Has Congress overextended its power by extending copyright to unreasonable lengths? The United States Supreme Court will ask that very question this year. Here's a look at the issues.

[The Congress shall have power] "To promote the progress of science and useful arts, by securing for limited times to authors and inventors the exclusive right to their respective writings and discoveries;"
-- Article I, Section 8, Clause 8 of the United States Constitution

"Intellectual property law assures authors the right to their original expression, but encourages others to build freely on the ideas that underlie it. This result is neither unfair nor unfortunate: It is the means by which intellectual property law advances the progress of science and art. We give authors certain exclusive rights, but in exchange we get a richer public domain... Nothing today, likely nothing since we tamed fire, is genuinely new: Culture, like science and technology, grows by accretion, each new creator building on the works of those who came before. Overprotection stifles the very creative forces it's supposed to nurture."
-- Judge Alex Kozinski, United States Ninth Circuit Court of Appeals

"There is nothing new under the sun."
-- Ecclesiastes 1:9

This year the United States Supreme Court will hear Eldred vs Ashcroft, a case that could have profound effect on the nature of copyright itself. Eric Eldred used to run a website devoted to providing public domain books in HTML, including acclaimed "editions" of Nathaniel Hawthorne. These hyperlinked, cross-referenced works were "derivative works", but unique and valuable in that they allowed for a new way of looking at old books.

In 1998, Congress passed the Sonny Bono Copyright Act, which extended copyright by an additional twenty years, to the present term of the author's life plus seventy years, or a flat ninety-five years for corporate "works for hire." Eldred, who had a tendency to "pounce" on works as soon as their copyrights expired, now found that many of the works he had looked forward to posting would be locked up for another two decades. Although he considered posting some of them anyway in an act of civil disobedience, he instead decided to sue the United States government, claiming that the copyright extention was unconstitutional, at odds with the copyright clause's mention of "limited" times.

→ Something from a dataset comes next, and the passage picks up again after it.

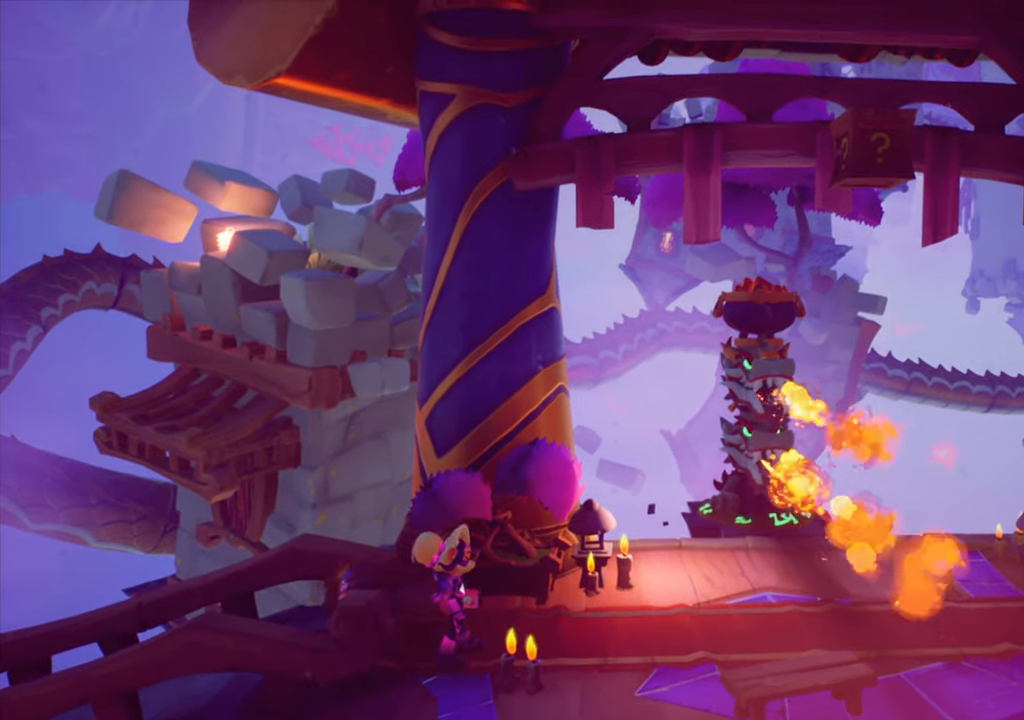
{"buttons": ["CROSS", "DPAD_RIGHT"], "right_stick": "center", "events": [[50, "right_stick", "center"], [284, "R2", "down"], [317, "DPAD_RIGHT", "down"], [400, "R2", "up"], [434, "CROSS", "down"]]}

The original copyright term in the United States was far less than it is today. I'm thirty years old. If I were to publish a book today, and I live to the male United States average of seventy-two, the copyright on that book will last for 112 years, expiring in 2114 AD. I'm single. If I were to meet a woman, fall in love and start a family tomorrow, my grandson would be an old man by the time a book I publish today becomes public domain.

For the first hundred years or so of United States history, copyright was much shorter and much simpler. Copyright was granted for fourteen years, with a one-time optional extention of an additional fourteen years. No matter what, anything older than twenty-eight years could be enjoyed by anyone and could form the basis for new, original work.

Consider Mario Puzo's The Godfather, first published in June of 1969. Under the original copyright terms, the first volume of the Corleone family would now be freely available to anyone, and anyone would be able to write sequels, prequels, versions of the same story from different points of view, etc. It could serve as the basis for new generation of mafia novels. But it won't, because it won't become public domain until three generations after Mario Puzo dies.

The Godfather is an anomoly, however. How many works are still commercially viable fifteen years after release? Twenty-nine? A miniscule fraction of a percent. Most works sink under their own weight in less than six months, much less nearly three decades. How is the creator harmed by keeping these works out of print and forbidden from public view for a century or more? When they do finally become available again, will anyone remember, and be waiting for them? In this way, our unreasonably long copyright terms have destroyed uncounted works, ensuring that they will be permanently forgotten and never make any appreciable addition to our culture.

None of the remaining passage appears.